Risikoscheu: Innovationen erfordern Experimente. Sie dürfen nicht an Tabus scheitern. Unternehmer müssen sich heute die Freiheit nehmen, Dinge zu denken, zu diskutieren und gegebenenfalls zu realisieren, die sie für Morgen und Übermorgen benötigen. Wer Risiken restlos ausschalten will, stellt die Basis jeder Innovation in Frage. In die Transrapid-Technologie wurden in den vergangenen 30 Jahren Milliarden an Steuergeldern investiert, doch bis heute gibt es noch keine kommerziell betriebene Magnetbahn in Deutschland.
Fachkräfte-Abwanderung: 15 Prozent aller promovierten Naturwissenschaftler verlassen Deutschland. Deutschlands beste Hochschule nimmt international lediglich Platz 48 ein.
Zulassungsverfahren: Innovationsstrategien erfordern Leitvisionen. Die Pharmabranche ist eine der wertschöpfungsintensivsten Branchen. In der Medizintechnik liegt Deutschland vorn, die deutsche Ernährungsforschung findet höchste internationale Beachtung. Doch das deutsche Gesundheitssystem wirkt vielfach innovationsfeindlich, die Pharmabranche verliert durch langjährige Zulassungsverfahren an Boden, die Biotechnologie gewinnt zu mühsam an Akzeptanz. Seit drei Jahren ist zudem die Umsetzung der EU-Biopatentrichtlinie in Deutschland durch die Bundesregierung überfällig.
Staatsausgaben: Gemessen am Durchschnitt in der Europäischen Union müsste die Bundesregierung drei Prozent des Bruttoinlandsproduktes (BIP) in Forschung und Entwicklung investieren, tatsächlich sind es knapp 2,5 Prozent. Dafür wird der Steinkohlebergbau von 2006 bis 2012 mit rund 17 Milliarden Euro subventioniert.
Technologiebarrieren: Der Technologietransfer zwischen Wissenschaft und Wirtschaft ist unzureichend. Im Jahre 2002 kamen 400 Patentanmeldungen beim Deutschen Patentamt aus Hochschulen. Die neu eingerichteten Patentverwertungsagenturen für die Wissenschaft können hier nur sehr begrenzt Abhilfe schaffen, indem sie Eigenerfindungen der Wissenschaft im Nachhinein vermarkten. Dringender sind Forschungskooperationen und Forschungsaufträge.

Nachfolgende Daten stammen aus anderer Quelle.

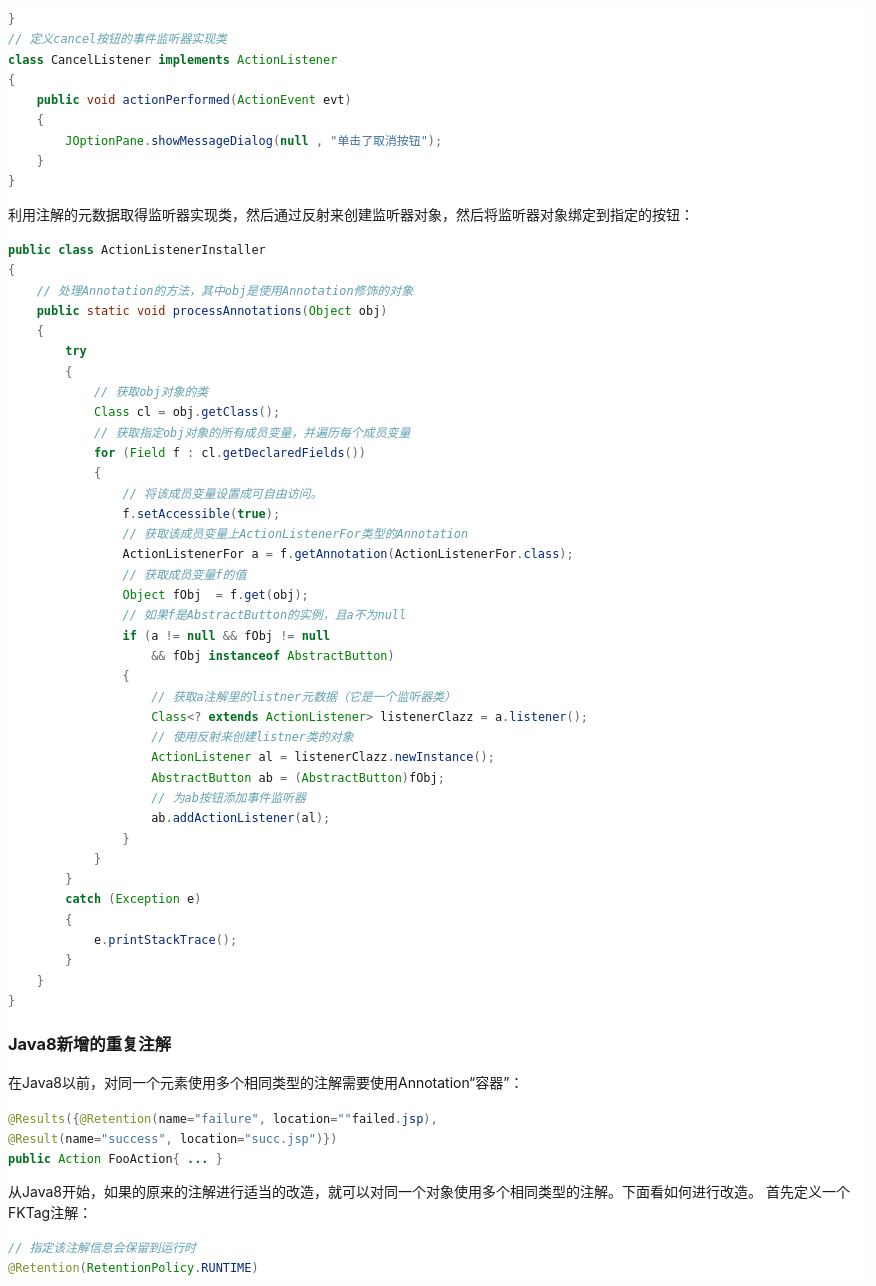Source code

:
 ```java
}
// 定义cancel按钮的事件监听器实现类
class CancelListener implements ActionListener
{
	public void actionPerformed(ActionEvent evt)
	{
		JOptionPane.showMessageDialog(null , "单击了取消按钮");
	}
}
```
利用注解的元数据取得监听器实现类，然后通过反射来创建监听器对象，然后将监听器对象绑定到指定的按钮：
```java
public class ActionListenerInstaller
{
	// 处理Annotation的方法，其中obj是使用Annotation修饰的对象
	public static void processAnnotations(Object obj)
	{
		try
		{
			// 获取obj对象的类
			Class cl = obj.getClass();
			// 获取指定obj对象的所有成员变量，并遍历每个成员变量
			for (Field f : cl.getDeclaredFields())
			{
				// 将该成员变量设置成可自由访问。
				f.setAccessible(true);
				// 获取该成员变量上ActionListenerFor类型的Annotation
				ActionListenerFor a = f.getAnnotation(ActionListenerFor.class);
				// 获取成员变量f的值
				Object fObj  = f.get(obj);
				// 如果f是AbstractButton的实例，且a不为null
				if (a != null && fObj != null
					&& fObj instanceof AbstractButton)
				{
					// 获取a注解里的listner元数据（它是一个监听器类）
					Class<? extends ActionListener> listenerClazz = a.listener();
					// 使用反射来创建listner类的对象
					ActionListener al = listenerClazz.newInstance();
					AbstractButton ab = (AbstractButton)fObj;
					// 为ab按钮添加事件监听器
					ab.addActionListener(al);
				}
			}
		}
		catch (Exception e)
		{
			e.printStackTrace();
		}
	}
}
```
### **Java8新增的重复注解**
在Java8以前，对同一个元素使用多个相同类型的注解需要使用Annotation“容器”：
```java
@Results({@Retention(name="failure", location=""failed.jsp), 
@Result(name="success", location="succ.jsp")})
public Action FooAction{ ... }
```
从Java8开始，如果的原来的注解进行适当的改造，就可以对同一个对象使用多个相同类型的注解。下面看如何进行改造。
首先定义一个FKTag注解：
```java
// 指定该注解信息会保留到运行时
@Retention(RetentionPolicy.RUNTIME)
```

Bildungsmisere: Gute Bildung wird immer teurer. Gleichzeitig wird angesichts knapper öffentlicher Mittel auch in diesem Bereich gespart. Die Amortisation von Bildungsinvestitionen, fordern Experten, muss deshalb stärker zu einem Anliegen der Bürger selber werden. Kostenbeiträge der Studenten sollten reguläre Finanzierungsquelle der Hochschulen werden. Allerdings wird die Investition in die Bildung auf lange Zeit auch eine öffentliche Angelegenheit bleiben.
Ausbildungsinhalte: Die Berufsausbildung ist noch all zu oft an Erfordernissen der Vergangenheit anstatt an den Anforderungen von morgen orientiert. Die Berufsbilder müssen weiterentwickelt und dem Strukturwandel angepasst werden.

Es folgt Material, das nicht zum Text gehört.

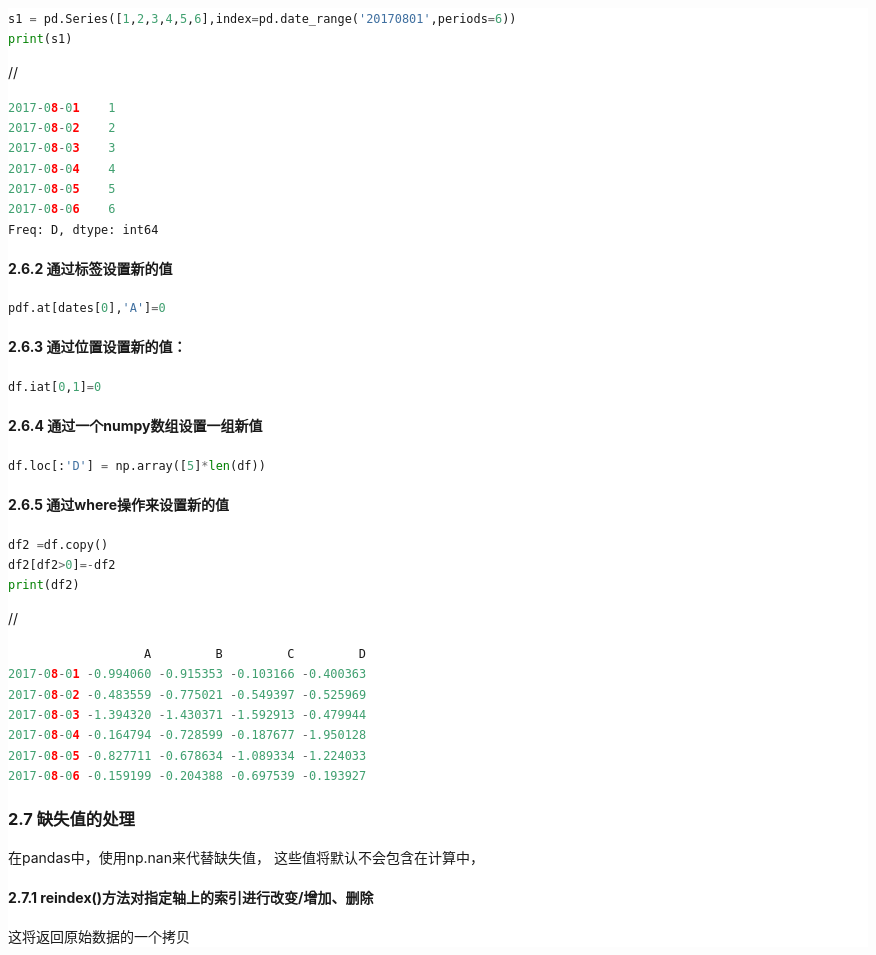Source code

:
 ```python
s1 = pd.Series([1,2,3,4,5,6],index=pd.date_range('20170801',periods=6))
print(s1)
```

//

```python
2017-08-01    1
2017-08-02    2
2017-08-03    3
2017-08-04    4
2017-08-05    5
2017-08-06    6
Freq: D, dtype: int64
```

#### 2.6.2 通过标签设置新的值

```python
pdf.at[dates[0],'A']=0
```


#### 2.6.3  通过位置设置新的值：

```python
df.iat[0,1]=0
```


#### 2.6.4 通过一个numpy数组设置一组新值

```python
df.loc[:'D'] = np.array([5]*len(df))
```

#### 2.6.5 通过where操作来设置新的值

```python
df2 =df.copy()
df2[df2>0]=-df2
print(df2)
```

//

```python
                   A         B         C         D
2017-08-01 -0.994060 -0.915353 -0.103166 -0.400363
2017-08-02 -0.483559 -0.775021 -0.549397 -0.525969
2017-08-03 -1.394320 -1.430371 -1.592913 -0.479944
2017-08-04 -0.164794 -0.728599 -0.187677 -1.950128
2017-08-05 -0.827711 -0.678634 -1.089334 -1.224033
2017-08-06 -0.159199 -0.204388 -0.697539 -0.193927
```

### 2.7 缺失值的处理
在pandas中，使用np.nan来代替缺失值， 这些值将默认不会包含在计算中，
#### 2.7.1 reindex()方法对指定轴上的索引进行改变/增加、删除
这将返回原始数据的一个拷贝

Kapitalmangel: Deutschland benötigt mehr Unternehmensgründungen, die auch Bestand haben. Dazu sind neben einer guten Vorbereitung der Gründer (Business Plan) ein nicht abschreckendes rechtliches und steuerliches Umfeld und neue Modelle der Risikokapitalfinanzierung nötig. Nur elf Prozent des Beteiligungskapitals von 2,6 Milliarden Euro von Mitgliedsfirmen des Bundesverbands deutscher Kapitalbeteiligungsgesellschaften sind an Start-up-Unternehmen gegangen.
Subventionen: Langfristige staatliche Subventionen verzerren den Wettbewerb und blockieren Innovationen. Beispiele sind die Steuerbefreiung von Flugbenzin, die Subventionierung der Steinkohle, Steuerermäßigungen für Schiffs- und Agrardiesel oder auch die Steuerbegünstigung für die Atomwirtschaft durch Rückstellungen. Subventionen und Steuervergünstigungen sollte es nur als Anschub für neue Technologien geben.